Mit zahlreichen persönlichen Bestleistungen und vielversprechenden Entwicklungen präsentierten sich unsere Leichtathletinnen und Leichtathleten bei den Heidelberger Qualifikationstagen. Sowohl Masters-Athleten als auch die Jugend nutzten die Wettkämpfe bei brütender Sommerhitze, um die Umsetzung von Trainingsinhalten unter Wettkampfbedingungen zu testen.
In der Mastersklasse zeigte Daniel Schäfer einmal mehr seine Klasse im Speerwurf. Mit starken 52,94 Metern bestätigte er seine Leistungsfähigkeit und sammelte Selbstbewusstsein für die anstehenden BaWü Masters Meisterschaften.
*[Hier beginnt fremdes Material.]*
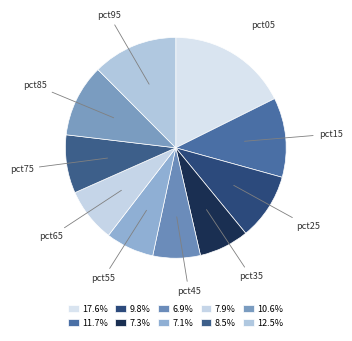

To the nearest percent, what is the difference between the largest and smallest slice percentages?

11%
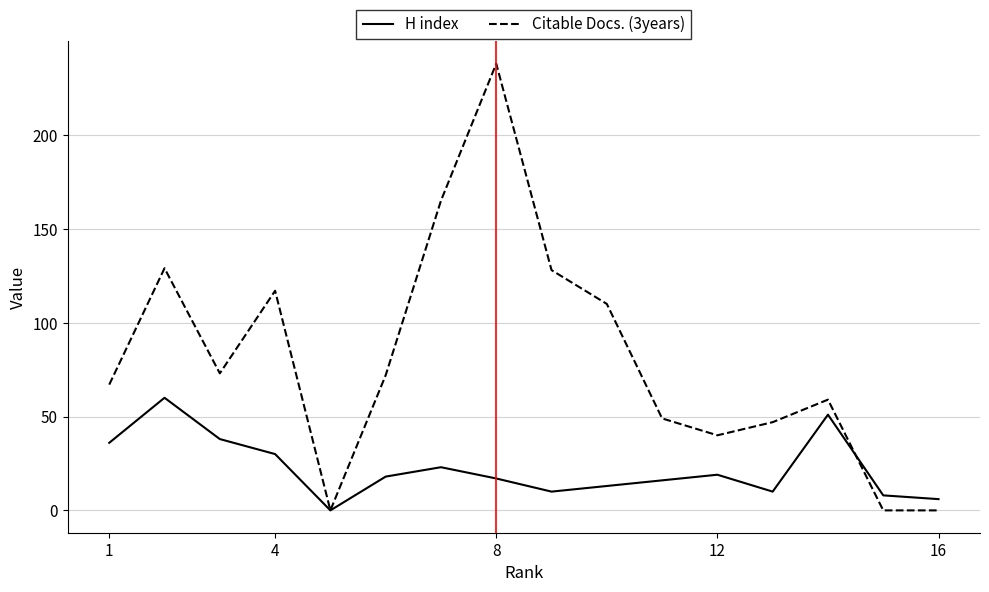

What is the greatest value displayed?

238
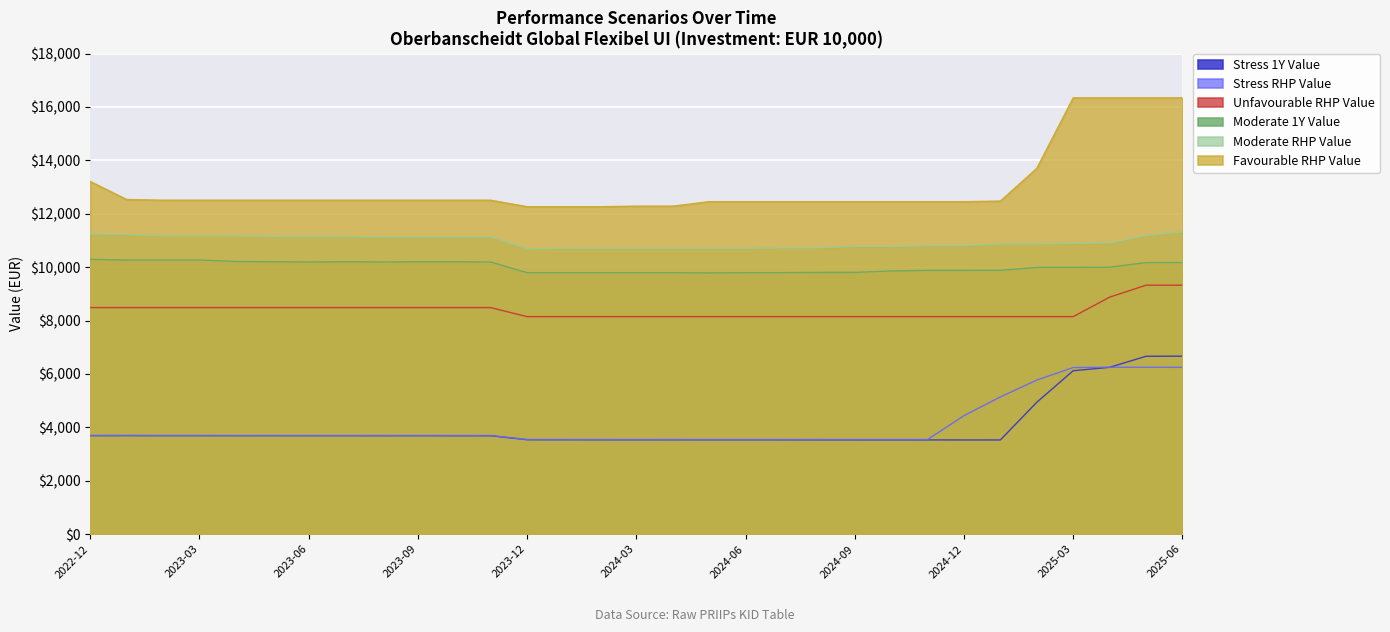

What are all the series names shown in the legend?

Stress 1Y Value, Stress RHP Value, Unfavourable RHP Value, Moderate 1Y Value, Moderate RHP Value, Favourable RHP Value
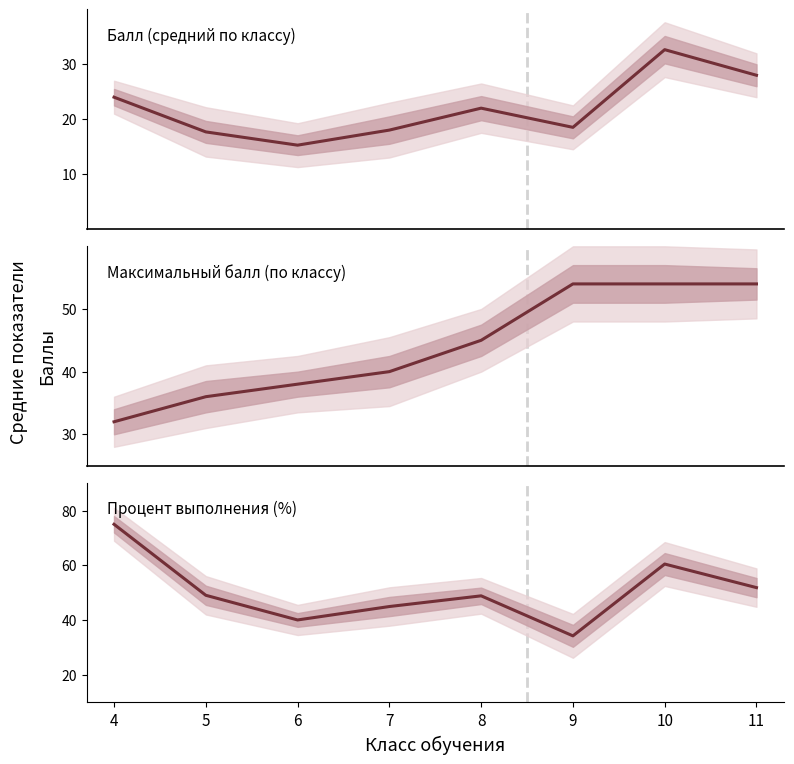

Reading left to right, extract all data points from this chart.

Балл: 4=24.0	5=17.7	6=15.2	7=18.0	8=22.0	9=18.5	10=32.7	11=28.0
Максимальный балл: 4=32.0	5=36.0	6=38.0	7=40.0	8=45.0	9=54.0	10=54.0	11=54.0
Процент выполнения: 4=75.0	5=49.1	6=40.1	7=45.0	8=48.9	9=34.3	10=60.5	11=51.9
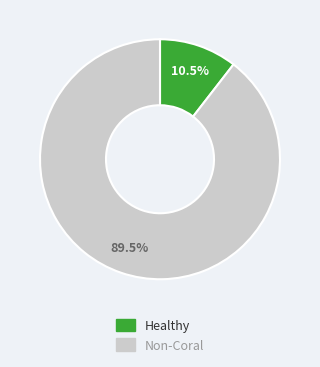

Is there any slice that represents more than half of the pie?

Yes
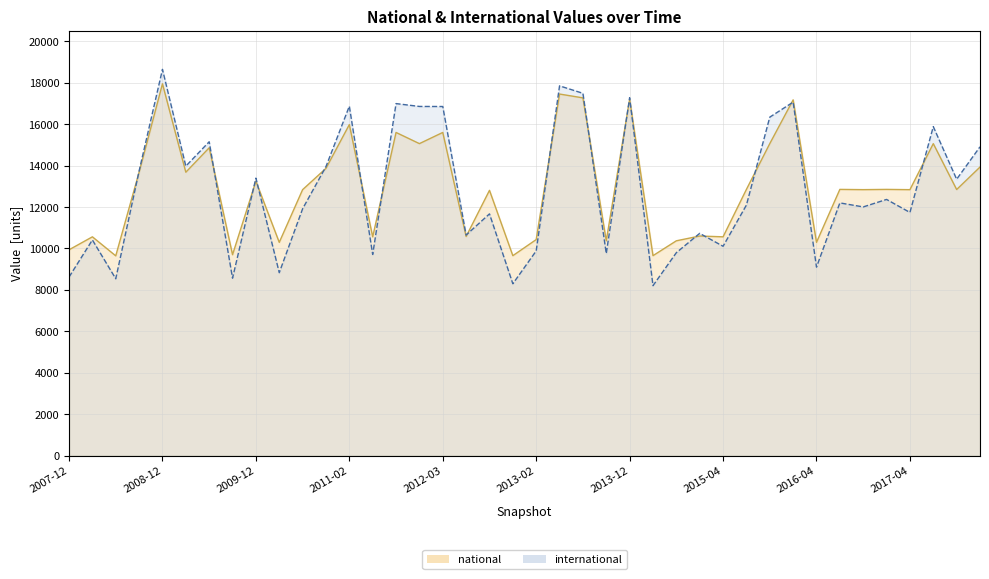

At which category does national reach its first local peak?

2008-04-01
Für die Nachwuchstrainerinnen Christina Rötzheim und Susi Britting war der Wettkampf das 200m Debüt in der Mastersklasse. Trotz anfänglicher Nervosität meisterten beide die Aufgabe und sind nun Feuer und Flamme für weitere Wettkämpfe.
In der Altersklasse U16 absolvierte Lily Dietrichkeit ein vielseitiges Wettkampfprogramm. Über 100m und im Kugelstoßen konnte sie das derzeitige Leistungsniveau bestätigen. Über die 80m Hürden gelang ihr eine neue persönliche Bestzeit, die zusätzlich Selbstvertrauen für die bevorstehenden badischen Blockmeisterschaften geben dürfte. Im Diskuswurf steigerte sie ihre Bestleistung auf starke 26,63 Meter. Weniger erfreulich verlief der Speerwurf, wo mehrere Würfe aufgrund umstrittener Kampfrichterentscheidungen als ungültig gewertet wurden und so ein besseres Ergebnis verhinderten.
Ebenfalls in der U16 zeigte Janis Quennet einen erfolgreichen Wettkampftag. Im Kugelstoßen näherte er sich mit 8,69 Metern seiner Bestleistung aus der Halle an. Im Speerwurf steigerte er diese auf 36,25 Meter und damit um mehr als einen Meter – was die Norm für die Süddeutschen Meisterschaften bedeutet. Im Diskuswurf gelang ihm erstmals ein Wurf über die 31-Meter-Marke. Darüber hinaus debütierte er im Hammerwurf und sammelte wichtige Erfahrungen in der technisch anspruchsvollen Disziplin.
In der U18 durfte sich Santino DeGeorge über eine neue persönliche Bestleistung im Speerwurf freuen. Er erreichte 33,49 Meter und überzeugte mit einer konstanten Serie jenseits der 30-Meter-Marke.
Auch Lennard Quennet zeigte sich in ausgezeichneter Form. Im Kugelstoßen durchbrach er erstmals die Marke von zehn Metern. Im Speerwurf kam er nahe an seine Bestleistung heran. Besonders deutlich fiel die Leistungssteigerung im Diskuswurf aus, wo er seine bisherige Bestweite um rund fünf Meter auf starke 28,93 Meter verbessern konnte.